** Consegna **
Secondo il brano da leggere sull'elaborato planimetrico DOCFA, con quale circolare fu introdotto originariamente l'elaborato planimetrico?

** Brano da leggere **
____________

Elaborato planimetrico DOCFA: quando è necessario

La Direzione Centrale ha emesso un documento contenente chiarimenti in merito alla obbligatorietà della predisposizione dell’Elaborato Planimetrico nella presentazione di dichiarazioni di variazione ex art. 20 R.D.L. n. 652 del 1939.

L’elaborato planimetrico per la dimostrazione della suddivisione in subalterni (originariamente introdotto con la circolare n. 2 del 20 gennaio 1984), con obbligo di presentazione per le sole dichiarazioni di nuova costruzione, è un elaborato tecnico redatto per ogni piano del fabbricato, al fine di rappresentare graficamente “il perimetro dell’edificato, le porzioni comuni, la suddivisione delle aree scoperte ed infine gli accessi alle singole unità immobiliari”.

____________

** Materiale fornito **
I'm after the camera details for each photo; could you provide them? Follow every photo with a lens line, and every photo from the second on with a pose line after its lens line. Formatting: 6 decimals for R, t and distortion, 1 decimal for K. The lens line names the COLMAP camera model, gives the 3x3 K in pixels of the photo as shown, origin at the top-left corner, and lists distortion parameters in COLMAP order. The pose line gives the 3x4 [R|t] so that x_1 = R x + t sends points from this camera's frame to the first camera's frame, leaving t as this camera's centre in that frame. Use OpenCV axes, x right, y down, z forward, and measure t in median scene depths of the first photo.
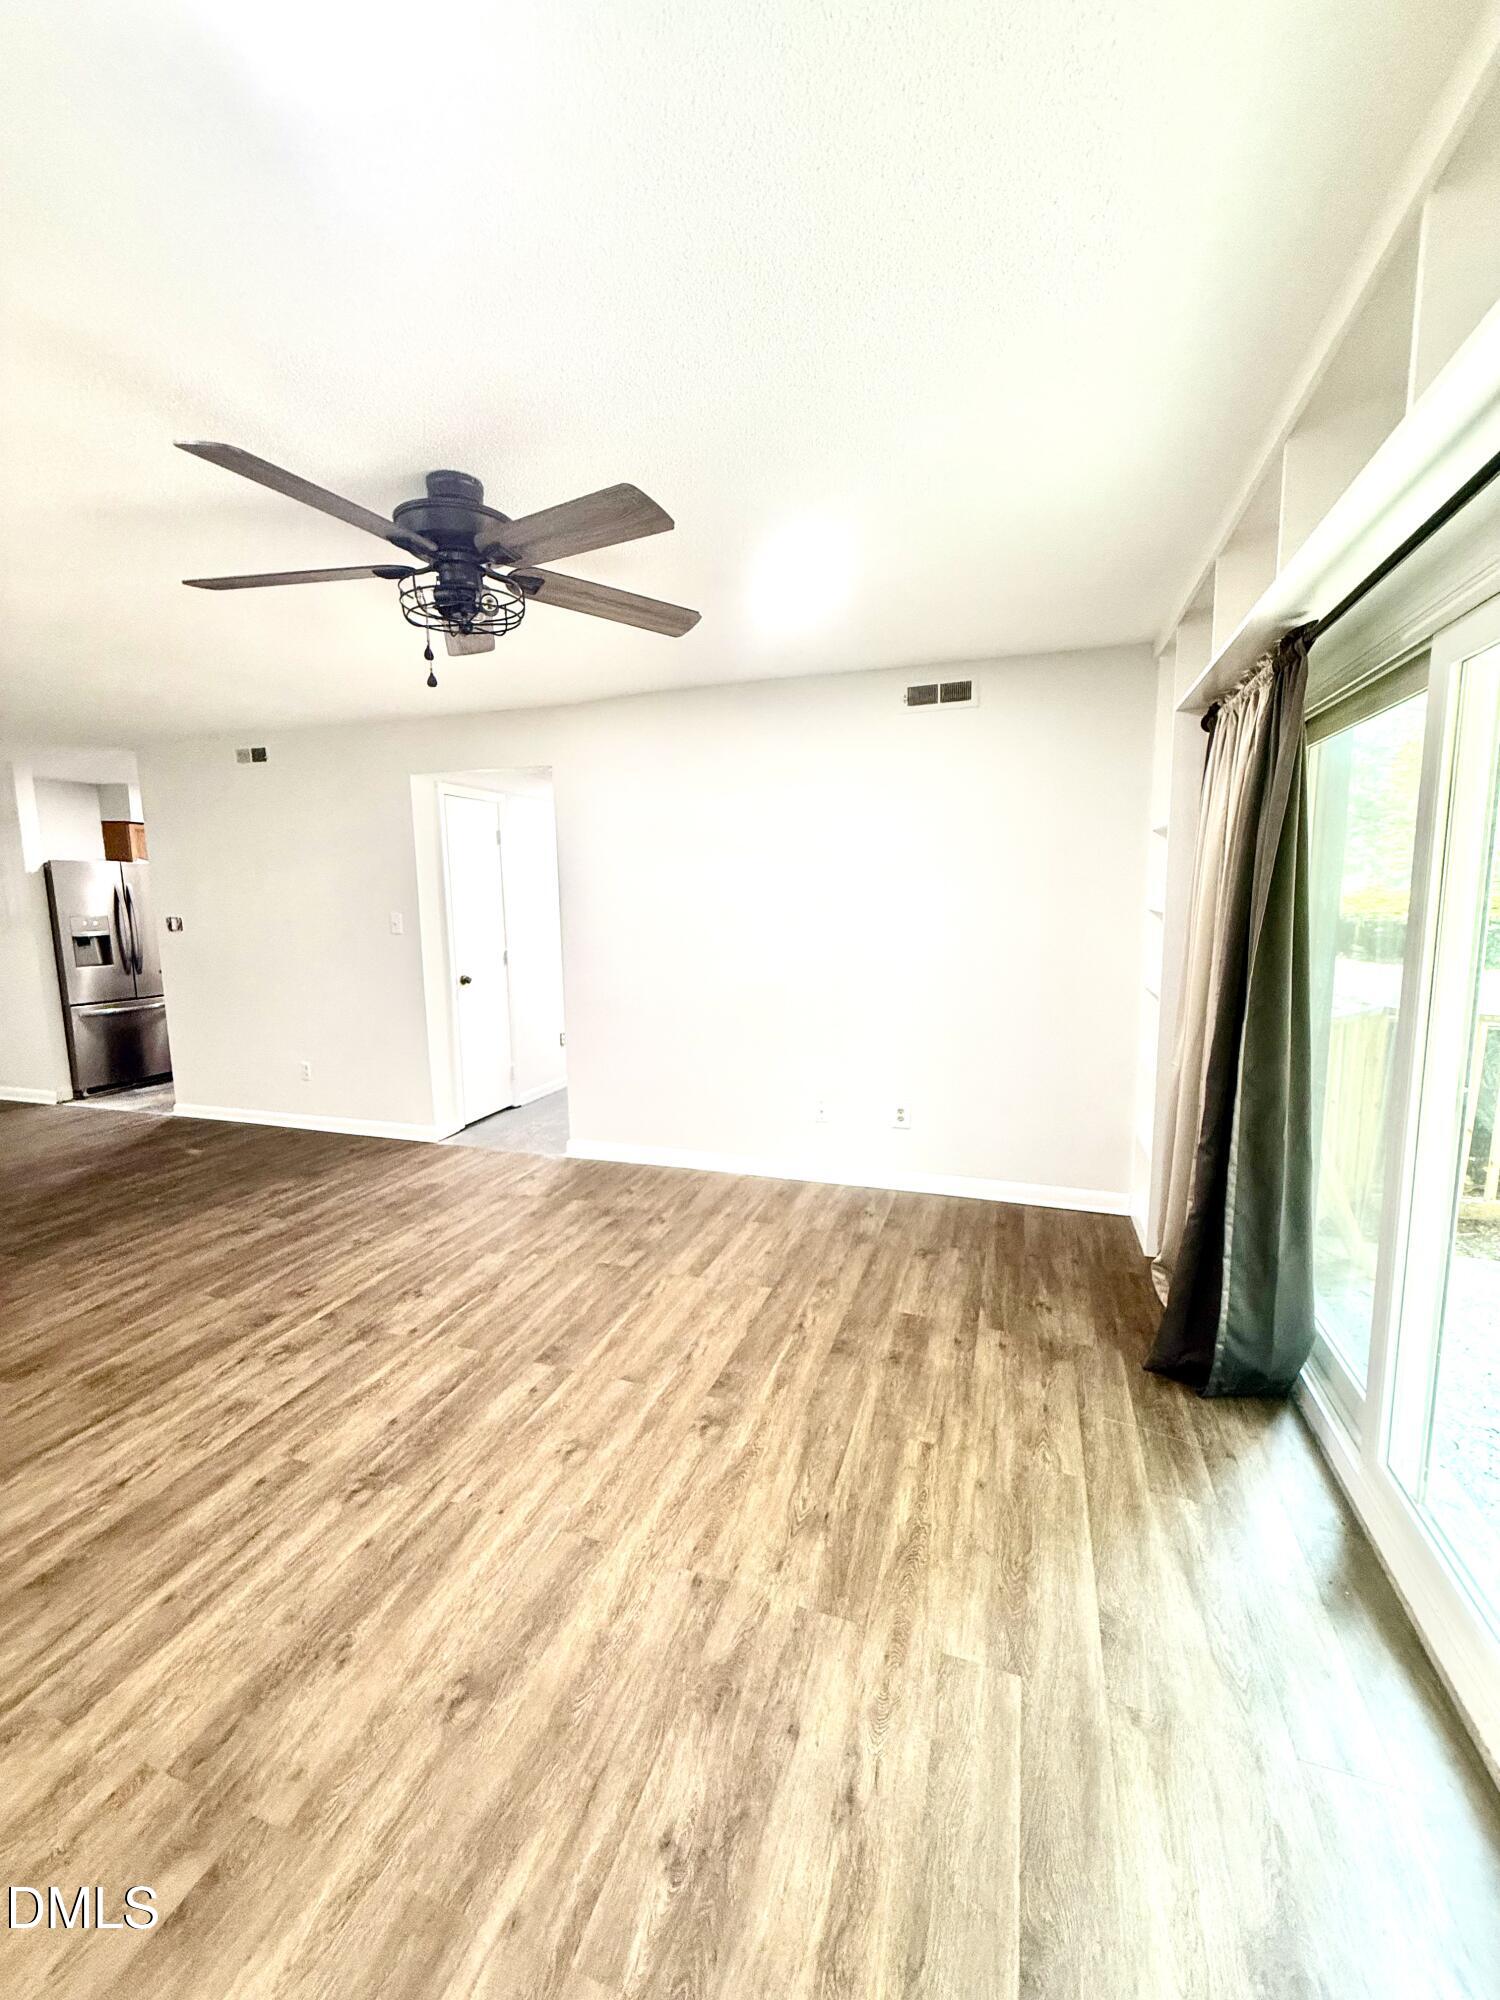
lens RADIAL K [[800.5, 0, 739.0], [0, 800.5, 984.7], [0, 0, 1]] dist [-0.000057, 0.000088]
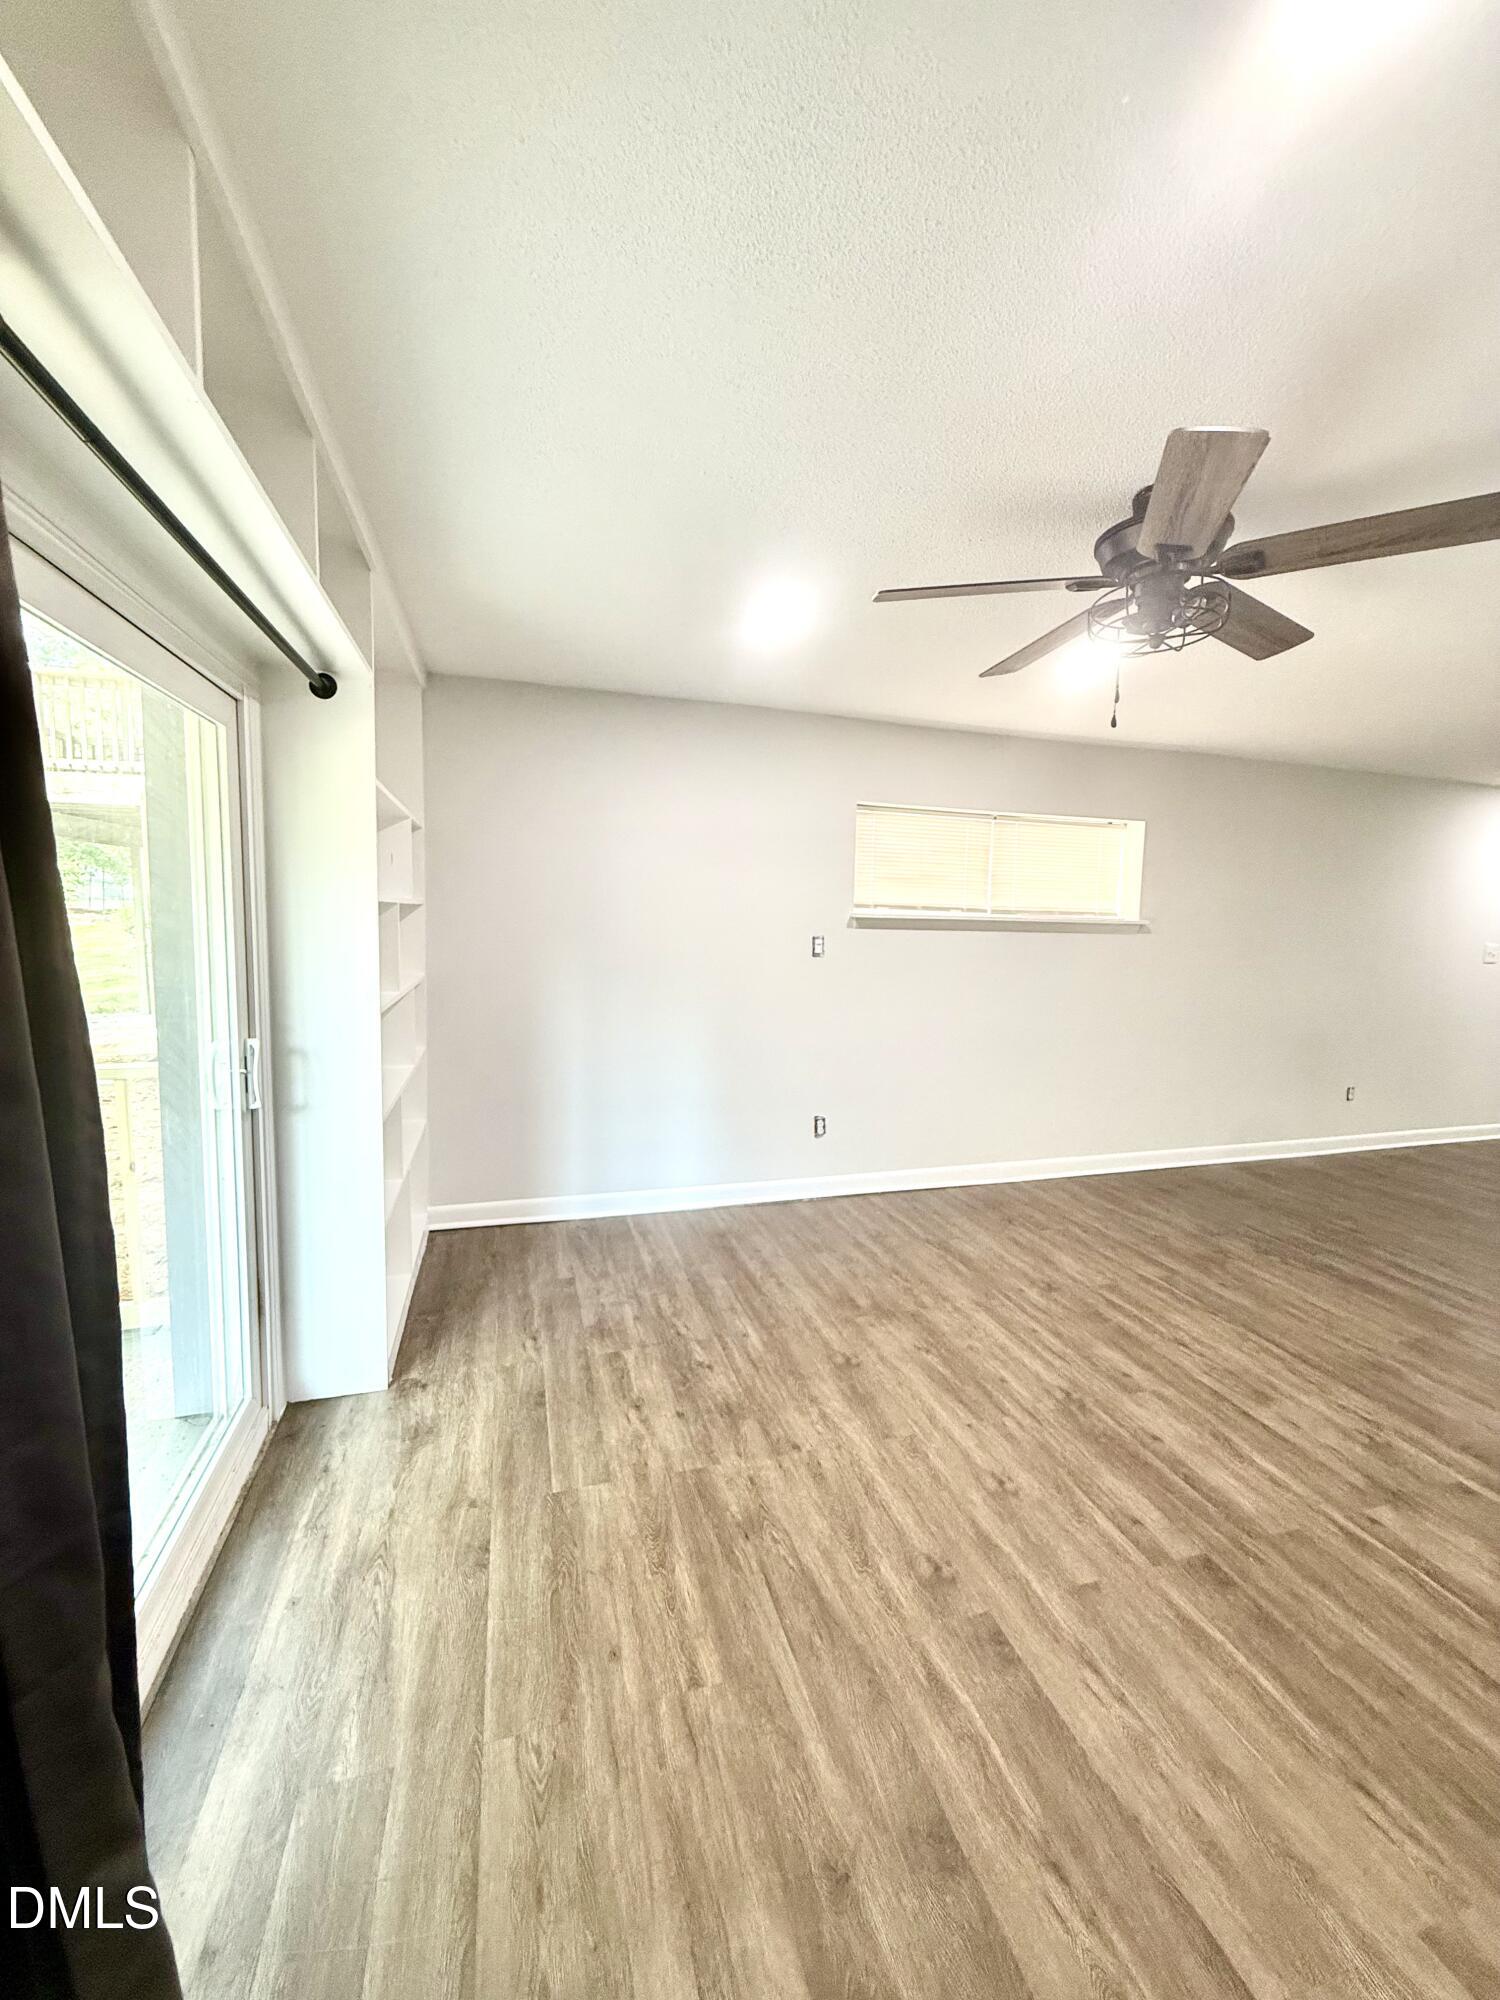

____________

** Soluzione **
Con la circolare n. 2 del 20 gennaio 1984.